Por: Gazapera

Super-

Super-

Decidí hacer una vuelta por la región de Urabá, región agradable y rica en productos de la tierra, sobre todo el banano. Al llegar a Apartadó me llamó la atención un supermercado que está nombrado como «Súper Maz Tiendas. Por menos te damos más». Mientras hablaba con un amigo de que esta firma tenía un gazapo en su nombre, se me adelantó y me dijo que estaba en el adverbio «más» por haberlo puesto con zeta y sin tilde. Pues no, no es ahí puesto que el autor del logo sabía que el adverbio «más» lleva tilde y es con ese, pues así está en el lema. No era por ahí, entonces. Es algo que ya se está volviendo costumbre poner el prefijo «super-» como si fuera una palabra independiente, con tilde que el prefijo no lleva. Acto seguido, mi amigo me entregó un plegable bilingüe interesantísimo de la región de Urabá.

El plegable

«Cosmogonía de los indígenas Emberá y Tule»

El documento tampoco se escapó de un gazapito que también hizo carrera para quedarse. Se trata de que antropólogos gringos nos enseñaron a escribir con mayúsculas los nombres de los conjuntos indígenas y a dejarlos en singular.

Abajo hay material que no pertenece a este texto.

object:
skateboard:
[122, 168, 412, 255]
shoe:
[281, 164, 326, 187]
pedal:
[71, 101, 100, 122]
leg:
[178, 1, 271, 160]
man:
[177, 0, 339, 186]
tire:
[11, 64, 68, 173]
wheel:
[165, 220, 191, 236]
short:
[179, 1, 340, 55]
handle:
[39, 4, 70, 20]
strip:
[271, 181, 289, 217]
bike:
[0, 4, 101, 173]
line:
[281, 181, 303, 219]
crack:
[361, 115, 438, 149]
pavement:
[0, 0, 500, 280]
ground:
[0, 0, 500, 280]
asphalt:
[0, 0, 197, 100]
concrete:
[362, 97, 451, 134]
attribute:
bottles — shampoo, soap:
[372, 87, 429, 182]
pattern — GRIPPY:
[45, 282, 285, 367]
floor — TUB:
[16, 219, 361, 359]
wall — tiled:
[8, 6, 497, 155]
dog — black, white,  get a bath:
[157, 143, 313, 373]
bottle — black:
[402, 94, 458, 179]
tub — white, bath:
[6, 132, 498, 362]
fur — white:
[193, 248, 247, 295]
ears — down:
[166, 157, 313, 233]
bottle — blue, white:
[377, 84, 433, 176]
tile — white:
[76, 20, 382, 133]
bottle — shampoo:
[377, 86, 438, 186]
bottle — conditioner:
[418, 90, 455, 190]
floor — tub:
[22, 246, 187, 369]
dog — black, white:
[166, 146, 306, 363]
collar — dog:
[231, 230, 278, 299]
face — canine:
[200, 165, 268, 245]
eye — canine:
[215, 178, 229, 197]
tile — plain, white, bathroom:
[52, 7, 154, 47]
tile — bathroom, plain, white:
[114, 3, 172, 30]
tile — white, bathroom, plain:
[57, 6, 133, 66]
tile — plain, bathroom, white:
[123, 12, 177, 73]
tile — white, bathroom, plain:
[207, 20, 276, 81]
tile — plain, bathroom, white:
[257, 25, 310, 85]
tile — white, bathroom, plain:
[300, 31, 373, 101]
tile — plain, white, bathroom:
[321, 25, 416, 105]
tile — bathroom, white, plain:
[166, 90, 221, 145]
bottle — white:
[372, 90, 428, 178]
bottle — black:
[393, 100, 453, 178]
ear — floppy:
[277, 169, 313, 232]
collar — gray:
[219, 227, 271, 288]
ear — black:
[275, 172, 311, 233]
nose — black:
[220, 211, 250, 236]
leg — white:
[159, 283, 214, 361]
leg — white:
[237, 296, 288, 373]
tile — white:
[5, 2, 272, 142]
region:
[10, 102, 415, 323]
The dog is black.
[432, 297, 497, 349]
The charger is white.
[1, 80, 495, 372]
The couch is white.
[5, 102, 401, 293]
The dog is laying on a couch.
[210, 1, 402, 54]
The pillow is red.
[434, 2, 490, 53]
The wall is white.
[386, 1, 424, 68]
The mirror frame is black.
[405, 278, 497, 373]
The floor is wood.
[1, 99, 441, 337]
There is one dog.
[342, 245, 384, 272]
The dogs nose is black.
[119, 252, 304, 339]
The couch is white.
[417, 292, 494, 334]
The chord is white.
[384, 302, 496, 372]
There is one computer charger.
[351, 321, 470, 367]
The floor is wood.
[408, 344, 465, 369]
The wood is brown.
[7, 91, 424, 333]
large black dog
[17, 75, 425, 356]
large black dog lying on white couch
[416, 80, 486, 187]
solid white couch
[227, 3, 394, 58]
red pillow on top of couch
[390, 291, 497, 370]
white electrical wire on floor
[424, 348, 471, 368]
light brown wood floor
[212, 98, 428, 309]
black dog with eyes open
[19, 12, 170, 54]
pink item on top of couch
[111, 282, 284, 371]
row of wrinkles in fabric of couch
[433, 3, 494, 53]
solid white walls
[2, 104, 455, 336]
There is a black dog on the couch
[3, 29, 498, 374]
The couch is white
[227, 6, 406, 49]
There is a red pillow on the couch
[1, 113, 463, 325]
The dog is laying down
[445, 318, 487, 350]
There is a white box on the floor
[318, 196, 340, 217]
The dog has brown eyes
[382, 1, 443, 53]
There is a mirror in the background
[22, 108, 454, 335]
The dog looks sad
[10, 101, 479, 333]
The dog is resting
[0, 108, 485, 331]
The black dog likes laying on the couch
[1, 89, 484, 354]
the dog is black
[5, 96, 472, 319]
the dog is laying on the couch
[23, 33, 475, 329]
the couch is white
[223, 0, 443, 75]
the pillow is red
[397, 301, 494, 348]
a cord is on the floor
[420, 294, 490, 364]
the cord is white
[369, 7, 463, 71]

Pues no, porque los nombres indígenas a que me refiero son semejantes a nuestros gentilicios y así como decimos urabaenses, apartadoseños, también debemos decir emberás y tules.

Las comillas

«“Si los candidatos a la Presidencia quieren conseguir ‘voticos’ en Medellín, deben garantizar los recursos para el tren ligero de la 80” ». El Colombiano.

Las comillas en los reportajes sirven para delimitar las respuestas del entrevistado, también se acostumbra poner la pregunta en negrilla, pero usar los dos modos es sobreabundante. Tampoco hay razón para que los diminutivos vayan entre comillas. Muchas personas gustan de los diminutivos y es su lenguaje original.